- 41 -

Красноводск

 

Через решетку с верхних нар виден кусочек морского берега. Этапная жизнь вся на кусочках построена: кусочек хлеба, кусочек пространства, кусочек неба. И вот — моря осколок... Поезд прибыл на станцию Красноводск. Город — единственный областной центр без своей пресной воды. Ее доставляют с западного берега Каспия, а также по железной дороге из Кызыл-Арвата. Говорят, собираются построить водопровод протяжением 340 километров. А пока по улицам тянутся вереницы женщин с ведрами. Зрелище уникальное: они передвигаются каждая внутри деревянной рамы, которая висит на веревке, перекинутой через плечо. Рама распирает ведра, и женщинам легче нести их в руках.

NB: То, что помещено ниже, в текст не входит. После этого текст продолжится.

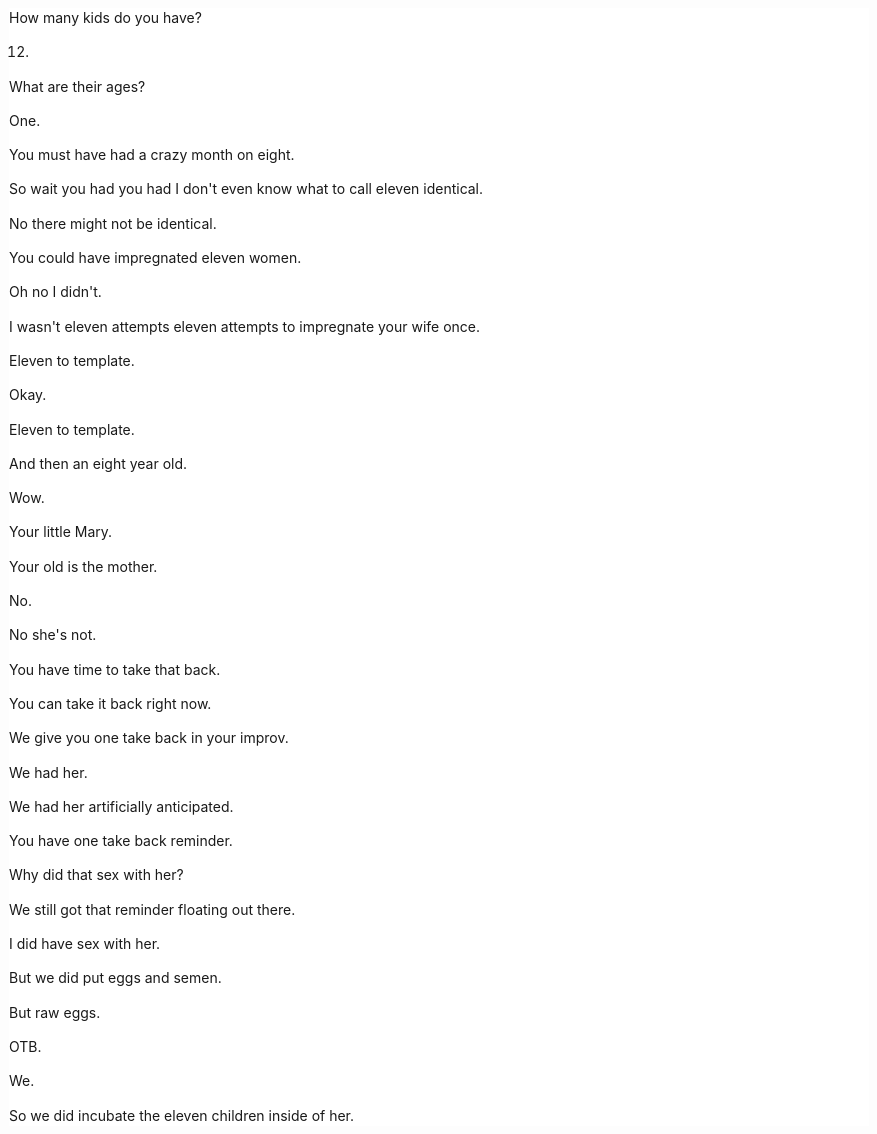 How many kids do you have?

12.

What are their ages?

One.

You must have had a crazy month on eight.

So wait you had you had I don't even know what to call eleven identical.

No there might not be identical.

You could have impregnated eleven women.

Oh no I didn't.

I wasn't eleven attempts eleven attempts to impregnate your wife once.

Eleven to template.

Okay.

Eleven to template.

And then an eight year old.

Wow.

Your little Mary.

Your old is the mother.

No.

No she's not.

You have time to take that back.

You can take it back right now.

We give you one take back in your improv.

We had her.

We had her artificially anticipated.

You have one take back reminder.

Why did that sex with her?

We still got that reminder floating out there.

I did have sex with her.

But we did put eggs and semen.

But raw eggs.

OTB.

We.

So we did incubate the eleven children inside of her.
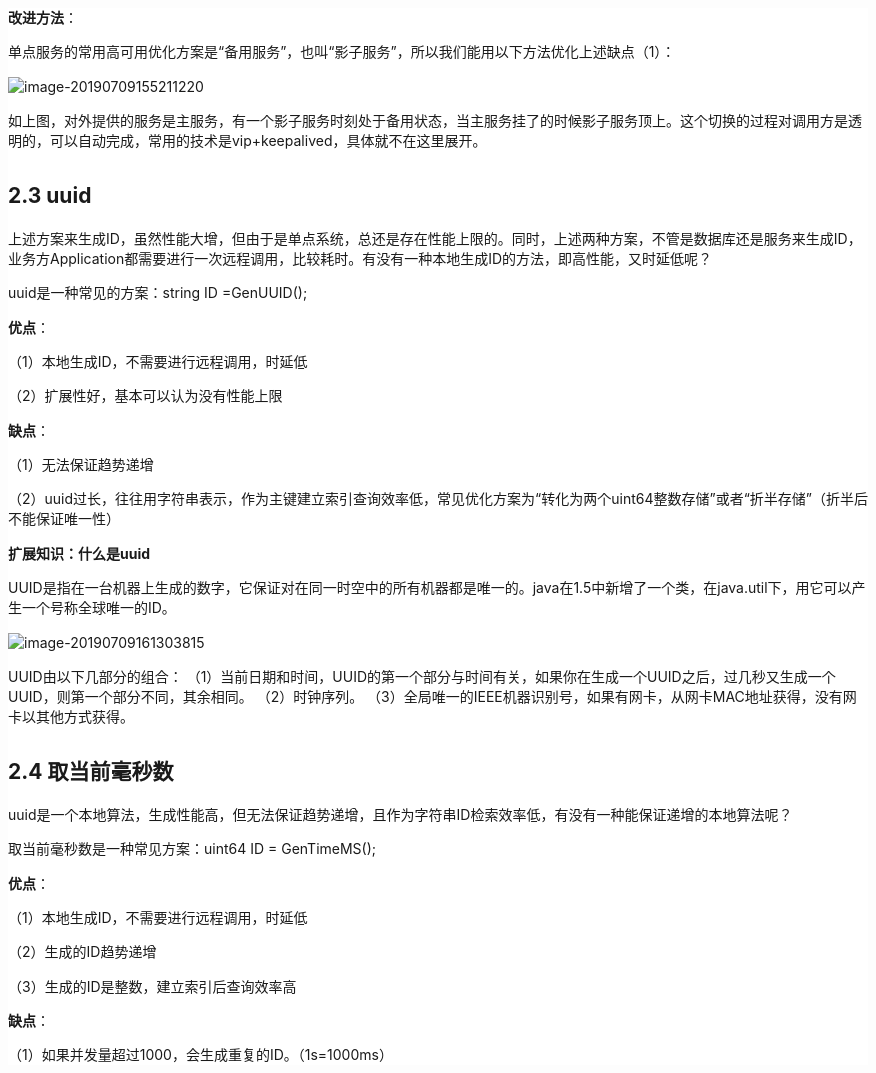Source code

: **改进方法**：

单点服务的常用高可用优化方案是“备用服务”，也叫“影子服务”，所以我们能用以下方法优化上述缺点（1）：

![image-20190709155211220](http://ww4.sinaimg.cn/large/006tNc79ly1g4tny9f7dkj30bx03iwf7.jpg)

如上图，对外提供的服务是主服务，有一个影子服务时刻处于备用状态，当主服务挂了的时候影子服务顶上。这个切换的过程对调用方是透明的，可以自动完成，常用的技术是vip+keepalived，具体就不在这里展开。



## 2.3 uuid

上述方案来生成ID，虽然性能大增，但由于是单点系统，总还是存在性能上限的。同时，上述两种方案，不管是数据库还是服务来生成ID，业务方Application都需要进行一次远程调用，比较耗时。有没有一种本地生成ID的方法，即高性能，又时延低呢？

uuid是一种常见的方案：string ID =GenUUID();

**优点**：

（1）本地生成ID，不需要进行远程调用，时延低

（2）扩展性好，基本可以认为没有性能上限

**缺点**：

（1）无法保证趋势递增

（2）uuid过长，往往用字符串表示，作为主键建立索引查询效率低，常见优化方案为“转化为两个uint64整数存储”或者“折半存储”（折半后不能保证唯一性）

**扩展知识：什么是uuid**

UUID是指在一台机器上生成的数字，它保证对在同一时空中的所有机器都是唯一的。java在1.5中新增了一个类，在java.util下，用它可以产生一个号称全球唯一的ID。

![image-20190709161303815](http://ww4.sinaimg.cn/large/006tNc79ly1g4tny9wh1dj307o04bdg9.jpg)

UUID由以下几部分的组合：
（1）当前日期和时间，UUID的第一个部分与时间有关，如果你在生成一个UUID之后，过几秒又生成一个UUID，则第一个部分不同，其余相同。
（2）时钟序列。
（3）全局唯一的IEEE机器识别号，如果有网卡，从网卡MAC地址获得，没有网卡以其他方式获得。



## 2.4 取当前毫秒数

uuid是一个本地算法，生成性能高，但无法保证趋势递增，且作为字符串ID检索效率低，有没有一种能保证递增的本地算法呢？

取当前毫秒数是一种常见方案：uint64 ID = GenTimeMS();

**优点**：

（1）本地生成ID，不需要进行远程调用，时延低

（2）生成的ID趋势递增

（3）生成的ID是整数，建立索引后查询效率高

**缺点**：

（1）如果并发量超过1000，会生成重复的ID。（1s=1000ms）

Наш состав поставили в конце крайнего запасного пути, за стрелкой. Опять поверка, посадка в грузовики. Красноводская тюрьма сымпровизирована из склада бывшего пароходного общества "Россия". Название фирмы проступает сквозь жидкую побелку на стене тюремной камеры. Потолки здесь высокие, вытянутые в длину окна расположены высоко, и когда сюда проникают лучи вечернего солнца, на стену сквозь решетки проецируется площадь. Видны автомобили, кучки беспокойно передвигающихся людей, а в центре — большая группа беженцев с чемоданами, узлами. Война докатилась сюда, в далекий тыловой город.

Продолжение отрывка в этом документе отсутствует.